A UK startup aiming to solve key challenges in life sciences through AI has unveiled the “world’s first AI models for programmable gene insertion”, as it confirms Nvidia has invested in the startup. London-based Basecamp Research harnesses biodiversity to design new medicines.
It does this by building its own AI models and today it has unveiled a family of AI models capable of programmable gene insertion, which it says offers a new way to replace faulty genes and reprogramme cells for therapeutic use. It is hoped the models can propel a new generation of treatments for cancer and other inherited diseases.
John Finn, chief scientific officer, Basecamp Research, said: “We believe we are at the start of a major expansion of what’s possible for patients with cancer and genetic diseases. By using AI to design the therapeutic enzyme, we hope to accelerate the development of cures for thousands of untreatable diseases, potentially transforming millions of lives.”
The models have been released with a paper, co-authored by Nvidia, Microsoft and academia, and are being unveiled at Nvidia's presentation at the JP Morgan Healthcare Conference in the US. The new AI models cost tens of millions of pounds to produce, according to Basecamp Research CEO and co-founder Glen Gowers, and have been built in collaboration with Nvidia, whose GPUs the models were trained on.
Gowers said: “It is very similar to the GPT style of models. In fact, the scale of this model is roughly parallel to GPT4 in terms of the training data it has seen.” The models are trained on Basecamp Research's proprietary genomics dataset, which scientists have gathered from around the world.
According to the startup, the models learn the language of DNA and patterns of evolution, allowing the algorithms to design new, programmable therapies for cancer and genetic disease. Gowers said: “In this model, what we test it on is multiple different disease types and multiple different types of medicine.”
He added: “We can type in a pathogen that we want to kill and with about 97 to 100 per cent accuracy, it then produces a peptide that, currently kills in the lab, that pathogen.”
On being able to build models on a much smaller budget compared to US AI labs, Gowers said: “You want to really carefully pair the amount of data with the right size of model. It’s not just the case that you throw larger and larger amounts of compute at it.
“We ourselves built the training dataset and we trained the model, which means we can very, very tightly make sure that we have the optimal combination of both.” On the post-training of the models, it used lab-generated data, which helped keep costs down, Gowers said.
The models are not being released as a chatbot, but will be used by the startup in partnership with pharmaceutical companies to design therapeutics. On applications, Gowers pointed to its advantages over CRISPR-based approaches.
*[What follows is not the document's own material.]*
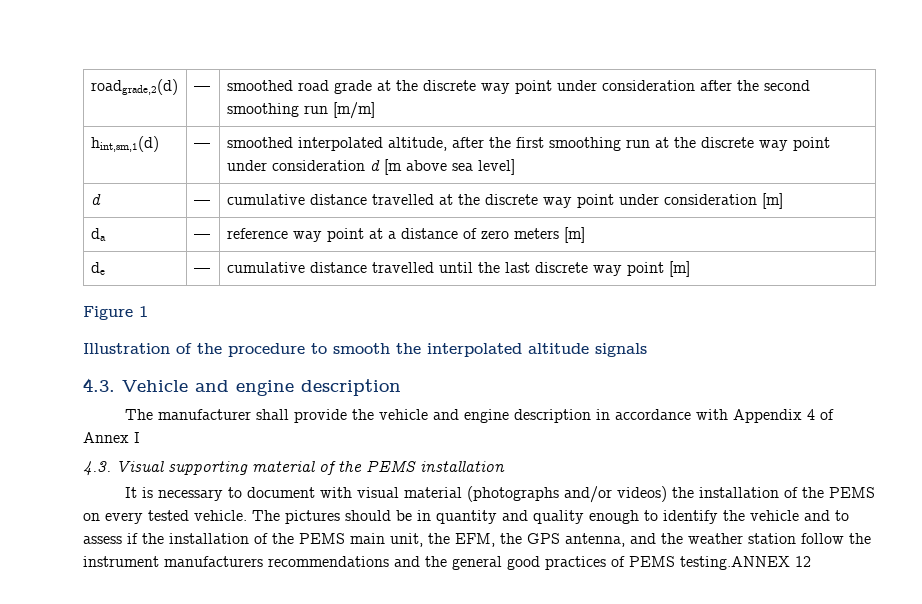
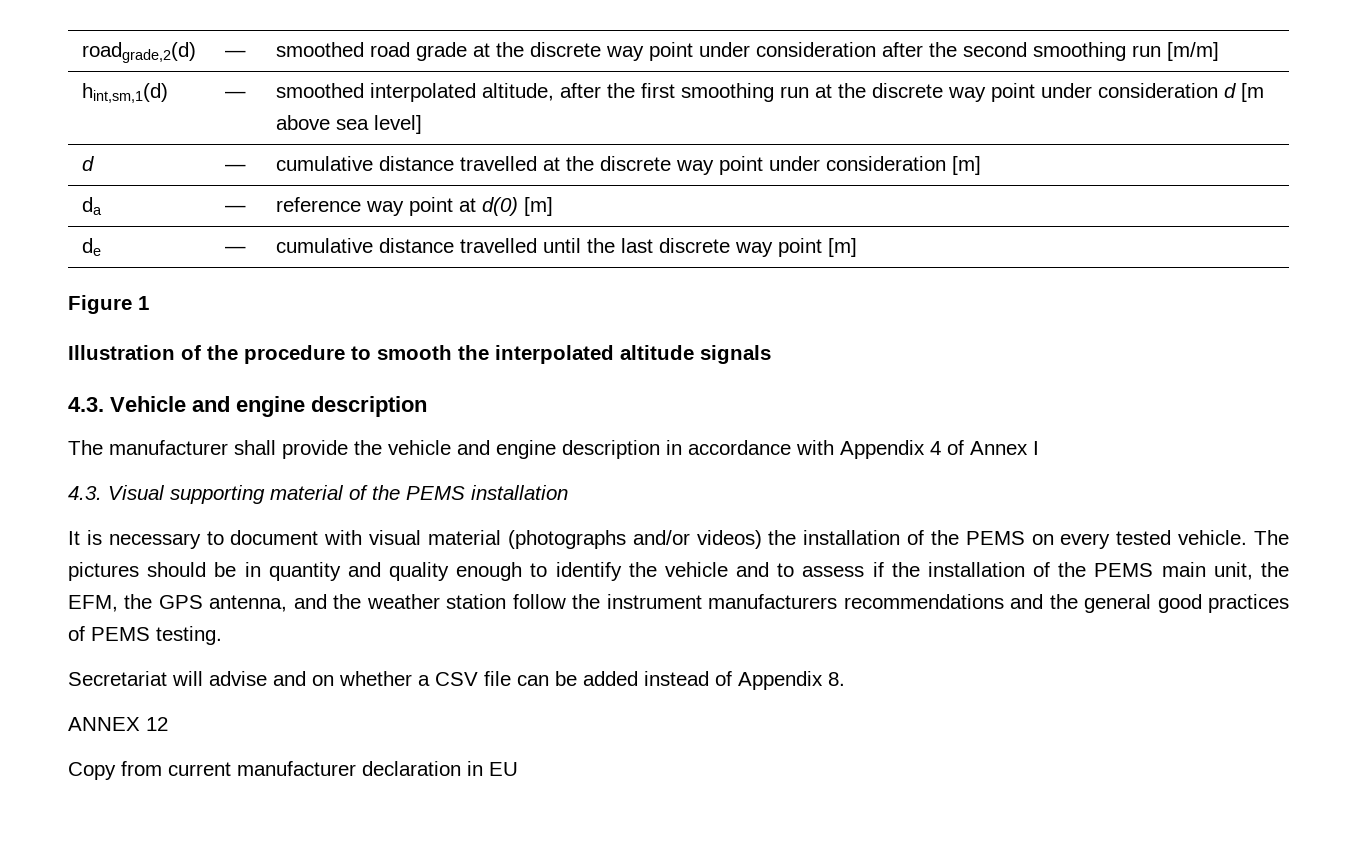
[387,228,559,239] a distance of zero meters -> [482,197,519,216] d(0)
[680,556,811,570] testing.ANNEX 12 -> [156,626,222,645] [68,671,845,690] [68,717,168,731] [68,761,518,780] testing. // Secretariat will advise and on whether a CSV file can be added instead of Appendix 8. // ANNEX 12 // Copy from current manufacturer declaration in EU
He said: “What we are showing in this paper is the ability to do large edits, large insertions, which opens the door to tens of thousands of genetic diseases that today wouldn’t be treatable by CRISPR.”
Basecamp Research has also confirmed that it has secured investment from Nvidia’s VC arm NVentures, in a pre-Series C round, but did not declare how much the chip giant has invested.
Basecamp Research was one of the UK startups named last year by Nvidia CEO Jensen Huang, which he said Nvidia planned to invest in, along with others such as Revolut and Wayve, as part of a £2bn investment to support the UK AI industry.
Basecamp Research has raised around $85m to date.
Its investors include VC firms Singular, True Ventures and Hummingbird Ventures and Paul Polman, the former Unilever CEO.